Given information -
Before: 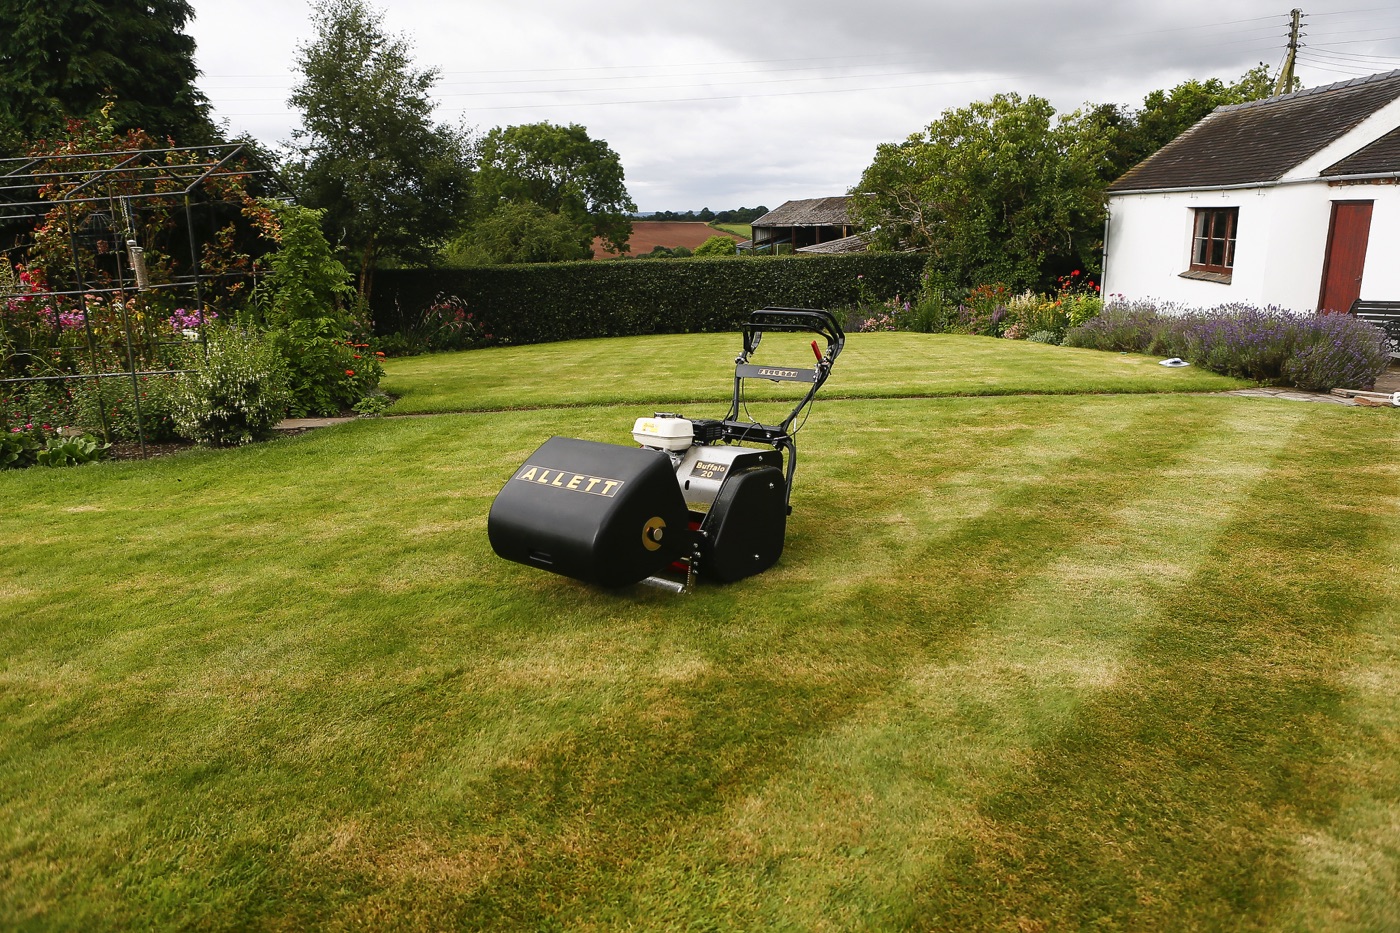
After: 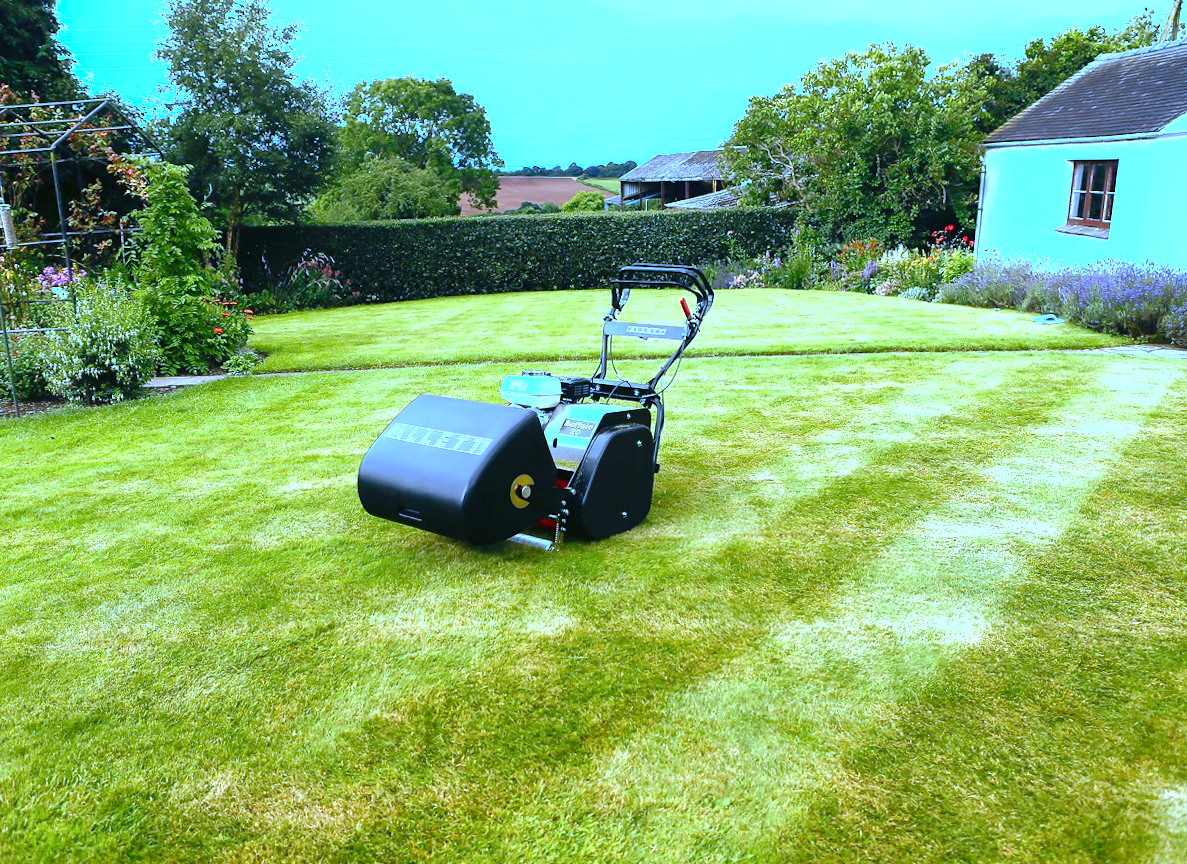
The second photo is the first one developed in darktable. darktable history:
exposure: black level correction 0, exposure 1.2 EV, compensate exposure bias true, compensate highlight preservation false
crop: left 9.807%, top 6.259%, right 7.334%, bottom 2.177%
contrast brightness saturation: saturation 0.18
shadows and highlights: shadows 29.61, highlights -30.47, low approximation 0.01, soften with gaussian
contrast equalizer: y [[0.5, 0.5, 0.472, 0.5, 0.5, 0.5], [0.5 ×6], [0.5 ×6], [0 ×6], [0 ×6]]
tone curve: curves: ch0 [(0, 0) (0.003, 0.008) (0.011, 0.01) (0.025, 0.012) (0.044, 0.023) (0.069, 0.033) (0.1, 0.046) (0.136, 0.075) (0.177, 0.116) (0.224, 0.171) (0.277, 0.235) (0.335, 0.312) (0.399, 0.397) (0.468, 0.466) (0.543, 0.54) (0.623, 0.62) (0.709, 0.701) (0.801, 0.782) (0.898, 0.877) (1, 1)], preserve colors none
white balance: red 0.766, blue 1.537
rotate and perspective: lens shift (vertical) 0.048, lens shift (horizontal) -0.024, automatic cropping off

The task - Could you return the lines above word for word, from the first line through the line with "exposure: black level", leaving the pictures out of your answer?

Answer below -
Before: 
After: 
The second photo is the first one developed in darktable. darktable history:
exposure: black level correction 0, exposure 1.2 EV, compensate exposure bias true, compensate highlight preservation false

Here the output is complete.